[Extract — start]
Here's a typical workflow using all four primitives:

.. code-block:: python

   from deepchem_server.core import feat, train, inference, evaluator
   from deepchem_server.core import config
   from deepchem_server.core.datastore import DiskDataStore
   import tempfile

   # Setup datastore
   datastore = DiskDataStore('profile', 'project', tempfile.mkdtemp())
   config.set_datastore(datastore)

   # 1. Featurize raw data
   dataset_address = feat.featurize(
       dataset_address="raw_data_address",
       featurizer="ecfp",
       output="featurized_dataset",
       dataset_column="smiles",
       label_column="target"
   )

   # 2. Train a model  
   model_address = train.train(
       model_type="random_forest_classifier", 
       dataset_address=dataset_address,
       model_name="my_classification_model"
[Extract — finish]
[Material shown — start]
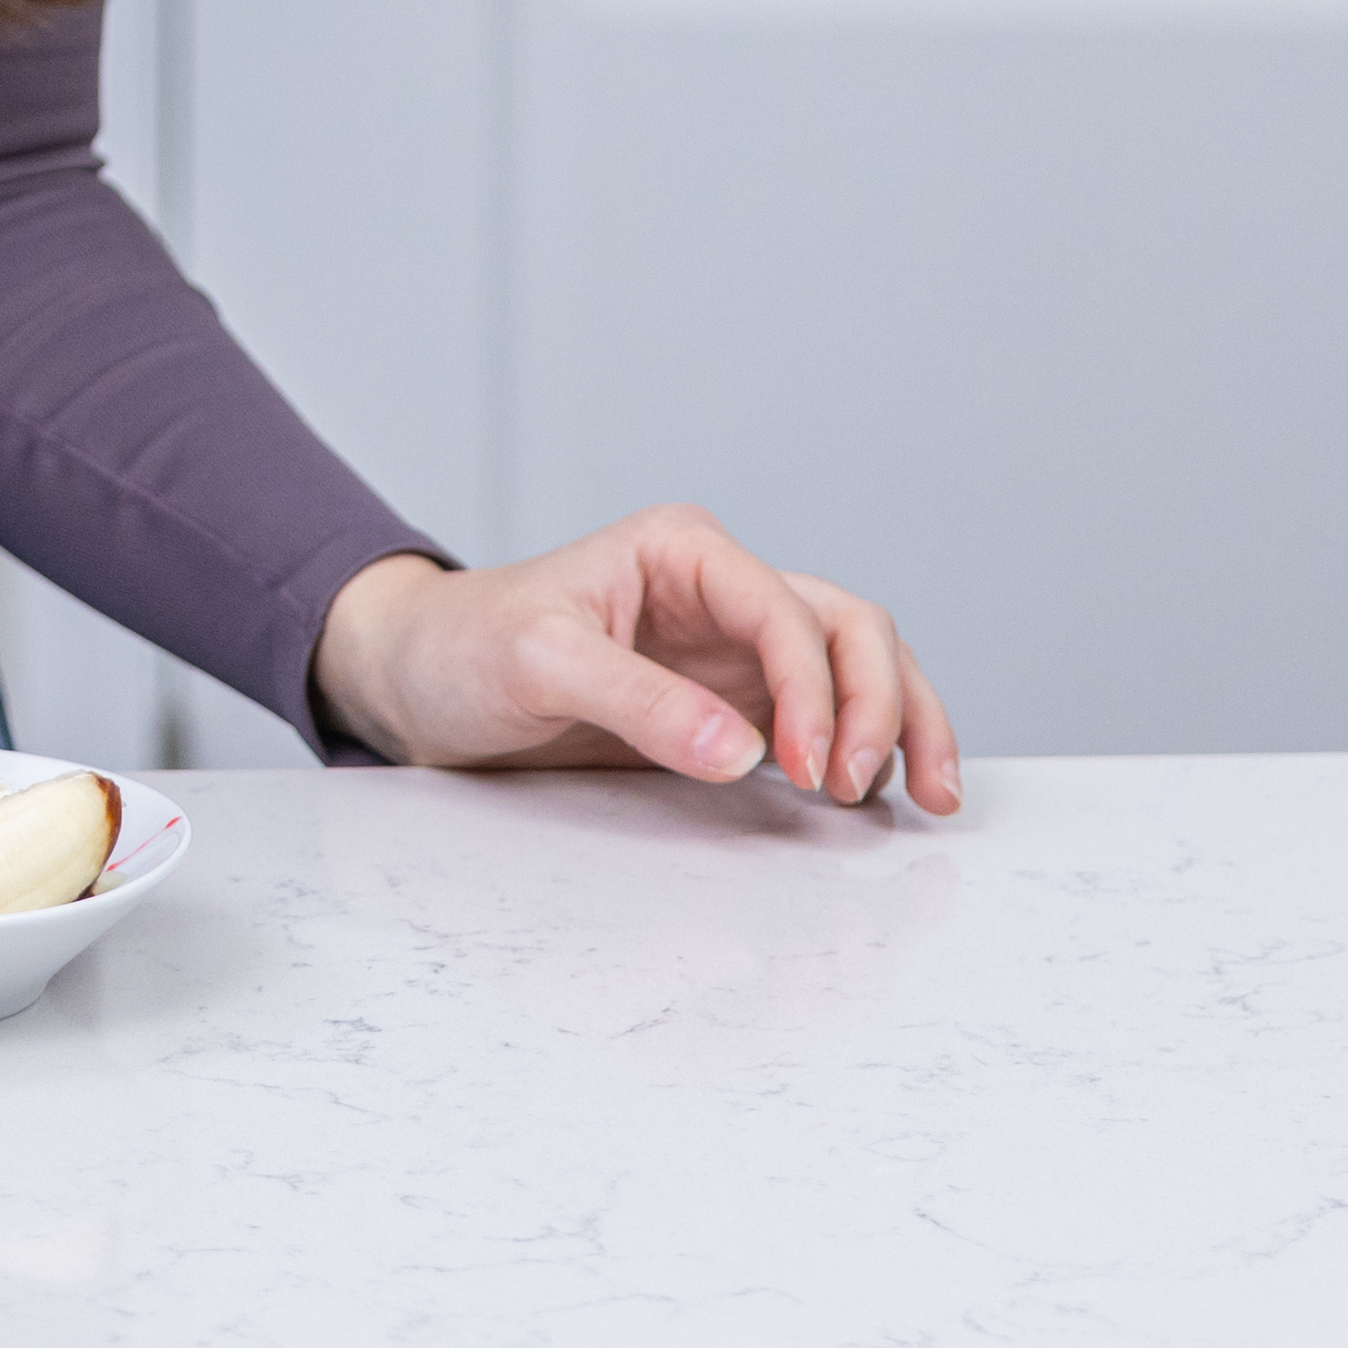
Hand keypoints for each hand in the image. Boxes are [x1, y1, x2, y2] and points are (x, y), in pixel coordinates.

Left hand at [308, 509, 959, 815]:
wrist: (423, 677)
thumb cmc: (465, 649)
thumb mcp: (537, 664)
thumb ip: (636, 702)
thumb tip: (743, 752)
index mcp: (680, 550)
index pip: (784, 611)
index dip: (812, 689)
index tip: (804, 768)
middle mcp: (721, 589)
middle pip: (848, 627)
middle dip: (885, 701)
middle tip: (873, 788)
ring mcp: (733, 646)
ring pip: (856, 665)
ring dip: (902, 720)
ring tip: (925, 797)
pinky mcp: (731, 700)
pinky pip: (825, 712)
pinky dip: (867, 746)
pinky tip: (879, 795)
[Material shown — finish]
Required action A: Could you rewrite the step in the DeepChem workflow example that begins "# 1. Featurize raw data" as a short list of what it does and the argument values it passes?
Required action B: Can you write the next part of the DeepChem workflow example, picking up right after its last line?

Response box A:
- Calls `feat.featurize` and stores the result in `dataset_address`
- Input dataset: `"raw_data_address"`
- Featurizer: `"ecfp"`
- Output name: `"featurized_dataset"`
- Dataset column: `"smiles"`
- Label column: `"target"`

Response box B:
   )

   # 3. Run inference
   predictions_address = inference.infer(
       model_address=model_address,
       data_address="new_data_address",
       output="predictions.csv",
       dataset_column="smiles"
   )

   # 4. Evaluate the model
   evaluator.model_evaluator(
       dataset_addresses=[dataset_address],
       model_address=model_address,
       metrics=["roc_auc_score", "accuracy_score"],
       output_key="evaluation_results"
   )